Publié le par Le Monde avec AFP

La célèbre « taupe », qui travaillait pour le compte des renseignements de l’URSS dans les années 1950, est morte à l’âge de 98 ans.

George Blake lors d’une conférence de presse à Moscou, le 15 janvier 1992. Boris Yurchenko / AP

George Blake lors d’une conférence de presse à Moscou, le 15 janvier 1992. Boris Yurchenko / AP

L’ancien agent double britannique George Blake, célèbre « taupe » qui espionnait pour le compte du KGB soviétique dans les années 1950, est mort à l’âge de 98 ans, ont annoncé samedi 26 décembre les agences de presse russes.« Aujourd’hui, le légendaire officier du renseignement (…) George Blake n’est plus », a déclaré à l’agence de presse publique TASS le porte-parole des services de renseignements extérieurs russes (SVR), Sergueï Ivanov.

Vladimir Poutine a présenté ses « sincères condoléances » dans un communiqué du Kremlin. « Au cours d’années de travail difficile et acharné, il a apporté une contribution réellement inestimable pour assurer la parité stratégique et maintenir la paix sur la planète », a ajouté le président russe.

Ancien membre de la Résistance aux Pays-Bas pendant la seconde guerre mondiale, puis agent du MI6, les services de renseignements extérieurs britanniques, pendant la guerre froide, George Blake a proposé ses services aux Soviétiques dans les années 1950 après avoir été témoin de bombardements américains sur les populations civiles en Corée.

« Pour moi, le communisme consistait à essayer de créer le Royaume de Dieu sur terre. Les communistes essayaient concrètement de faire ce que l’Eglise avait essayé d’obtenir par la prière », expliquait George Blake. « J’en ai conclu que je ne me battais pas du bon côté ».

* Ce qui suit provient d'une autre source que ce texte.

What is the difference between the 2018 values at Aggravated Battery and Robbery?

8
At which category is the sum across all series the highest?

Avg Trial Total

Evasion à l’aide d’une échelle en corde

Il a fourni les noms de centaines d’agents au KGB et révélé l’existence d’un tunnel secret à Berlin-Est utilisé pour espionner les Soviétiques. Si le sort de ces agents n’est pas connu du grand public, George Blake assure qu’ils n’ont pas été tués par les services de renseignement soviétiques. « Je leur disais : je vous donnerais cette information à condition que vous me promettiez qu’ils ne seront pas exécutés », assurait-il.

Dénoncé par un agent double polonais, il est condamné en 1961 à quarante-deux ans de prison en Grande-Bretagne. Il parvient à s’évader cinq ans plus tard à l’aide d’une échelle de corde et de ses camarades de cellule, un voleur irlandais et deux militants anti-nucléaires. En fuite, George Blake réussit à traverser le rideau de fer via la République démocratique allemande (RDA) et passe pour toujours à l’Est.

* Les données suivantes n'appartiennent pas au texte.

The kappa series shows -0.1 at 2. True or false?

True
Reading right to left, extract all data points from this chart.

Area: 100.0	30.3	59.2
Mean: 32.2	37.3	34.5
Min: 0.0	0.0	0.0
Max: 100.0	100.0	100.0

’ancien espion déchante vite devant la réalité de « l’idéal communiste ». « L’une des choses m’ayant le plus déçu, c’est que je pensais qu’un nouvel homme était né ici », a-t-il raconté au quotidien britannique The Times. « J’ai vite compris que ce n’était pas le cas. Ce sont juste des gens normaux. Comme tout le monde, leur vie est dirigée par les mêmes passions humaines, la même avarice et les mêmes ambitions » qu’à l’Ouest.

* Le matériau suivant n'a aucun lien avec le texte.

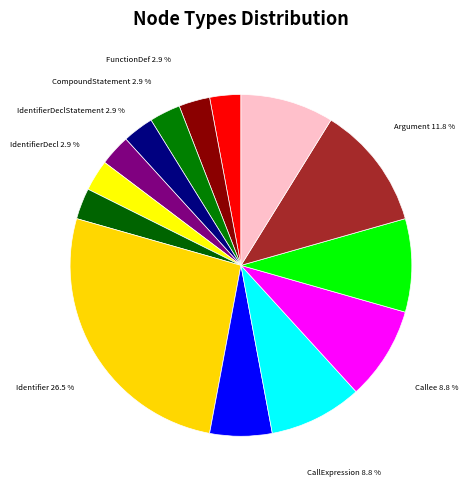

To the nearest percent, what is the average slice percentage?

7%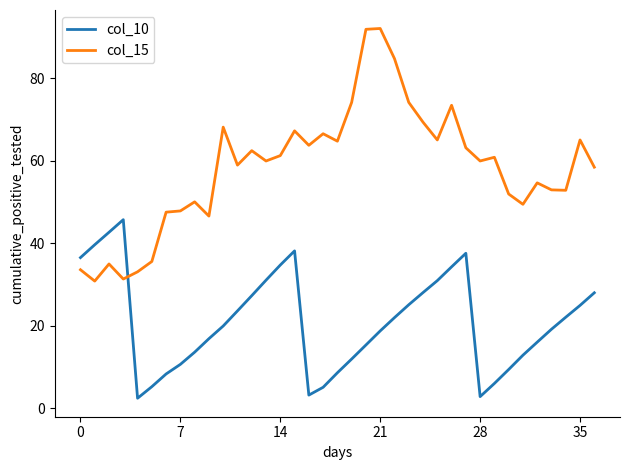

After their last crossing, which series has the higher values: col_15 or col_10?

col_15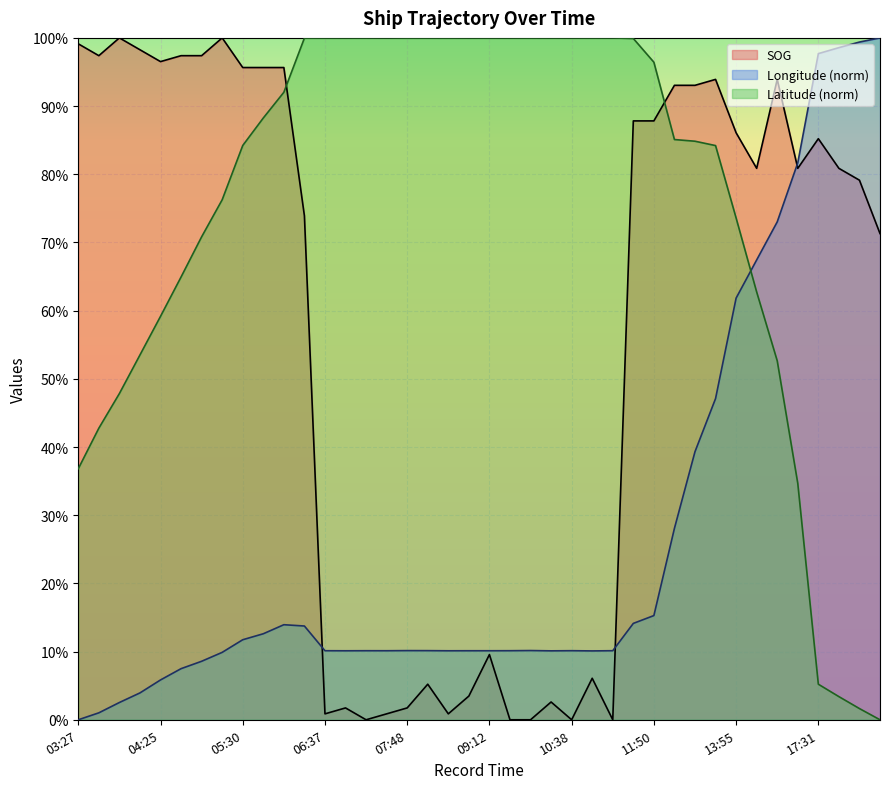

Between 04:40 and 12:55, which is larger?

04:40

Célébré comme héros à Moscou, il avait reçu le rang de colonel par les services de renseignements russes. Malgré la chute de l’URSS à qui il avait dédié sa vie, il n’a jamais regretté ses actes. George Blake était le dernier encore en vie d’une génération célèbre d’agents doubles britanniques que l’URSS était parvenue à recruter.